И вот настал день, когда сотрудник Британского Совета меня одного посадил в автомобиль, отвёз в Редингский университет, представил руководству факультета сельского хозяйства, смотрителю - уордену (warden) и… уехал. Уорден сообщил мне, что я буду жить, как и все студенты в университетском общежитии с трёхразовым питанием. Оплата за всё составляла 25 фунтов стерлингов в месяц, что соответствовало ровно половине моей стипендии.

Здание университета старинное готической архитектуры, с виду похоже на монастырь, да университет и начинался когда-то с монастырской школы. Уорден провёл меня в персональную келью с одним узким стрельчатым окном. Обстановки – никакой, кроме узкой железной кровати, пристенного столика и полки с крючками для одежды. Все другие удобства – направо или налево по коридору. Я остался один на один с неведомой мне жизнью и вдруг остро ощутил, что моего блиц-приобретённого тракторно-овощного английского языка - крайне недостаточно даже для простейшего разговора на простейшие житейские темы.

Кошмар! Время подходит к ужину, а у кого и как спросить о столовой, а как заказать ужин? Подумал было: «Не пойду, переночую без ужина. Но, а как же быть завтра с завтраком, да и с обедом? Так и помереть с голоду недолго». Вышел за дверь в корридор и у первого попавшегося рыжего юнца в длинной чёрной мантии спросил о столовой. Он с интересом посмотрел на меня и повёл по узким коридорам. При этом я, с удивлением и радостью, отметил, что он понял мой вопрос.

Однако, положение оказалось хуже, чем я мог себе представить. На пути к столовой нас встретил уорден и попросил меня следовать за ним. Из какой-то комнатушки он вынес мантию и попросил меня её надеть, так как без мантии находиться на территории университета, тем более входить в столовую не положено. Накинул я её на плечи, и меня охватило чувство новобранца, которого только что наголо обрили.

Думаю: не выбраться теперь мне из этих «монахов». Столовая размещалась в огромном и высоченном зале, с почерневшими от времени стропилами крыши вместо ожидаемого потолка. Дубовые панели на стенах тоже были тёмными от времени. Окна стрельчато-готические, витражные. Основательные деревянные, тоже дубовые столы четырьмя рядами тянулись от стены до стены. Ряды столов упирались в небольшое возвышение, на котором стоял массивный широкий стол.

За ним стояло несколько человек взрослых, как я потом узнал, воспитателей, а в центре их уорден. Студенты – все молоденькие, 17 – 20-и летние - весело и шумно занимали свои места. Затем прозвучали три удара деревянного молотка, все затихли, и уорден стал читать молитву, после чего, так же с ударом его молотка, все сели и стали есть. Кошмар. Вот попал старик! Мне-то уже за тридцать.

Назавтра, после завтрака пошёл к своему научному супервайзеру мистеру Гиббу (Gibb). Он, хороший инженер из промышленности, на факультете числился лектором, читал курс сельхозмашин. А «мистер», т. е. не профессор или доктор, потому, что не имеет учёной степени. После обсуждения плана моей работы на кафедре механизации, я попросил его облегчить моё пребывание в общежитии. Как мог, объяснил ему, что я довольно стар, да и, как кандидату наук (у них это PhD – доктор философии), мне неудобно посещать столовую наравне с мальчишками.

ПОСТАВЛЕННАЯ ЗАДАЧА:
Выпишите из приведённого выше отрывка о Редингском университете часть от слов «Здание университета старинное» до слов «простейшие житейские темы.» включительно, ничего не меняя.

Некоторые материалы:
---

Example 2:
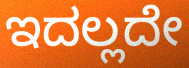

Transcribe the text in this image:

ಇದಲ್ಲದೇ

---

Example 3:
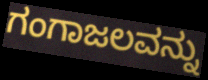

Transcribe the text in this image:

ಗಂಗಾಜಲವನ್ನು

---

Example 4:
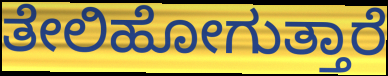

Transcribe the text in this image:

ತೇಲಿಹೋಗುತ್ತಾರೆ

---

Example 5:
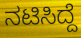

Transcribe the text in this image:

ನಟಿಸಿದ್ದೆ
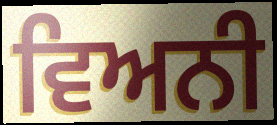
ਵਿਅਨੀ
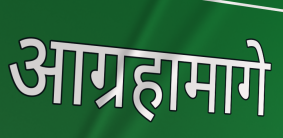
आग्रहामागे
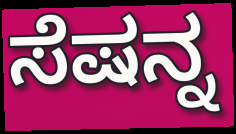
ಸೆಷನ್ನ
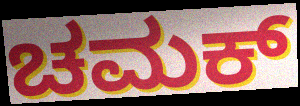
ಚಮಕ್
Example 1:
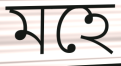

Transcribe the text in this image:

মহে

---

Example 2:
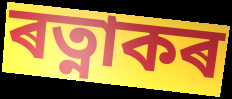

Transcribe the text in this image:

ৰত্নাকৰ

ПИСЬМЕННЫЙ ОТВЕТ:
Здание университета старинное готической архитектуры, с виду похоже на монастырь, да университет и начинался когда-то с монастырской школы. Уорден провёл меня в персональную келью с одним узким стрельчатым окном. Обстановки – никакой, кроме узкой железной кровати, пристенного столика и полки с крючками для одежды. Все другие удобства – направо или налево по коридору. Я остался один на один с неведомой мне жизнью и вдруг остро ощутил, что моего блиц-приобретённого тракторно-овощного английского языка - крайне недостаточно даже для простейшего разговора на простейшие житейские темы.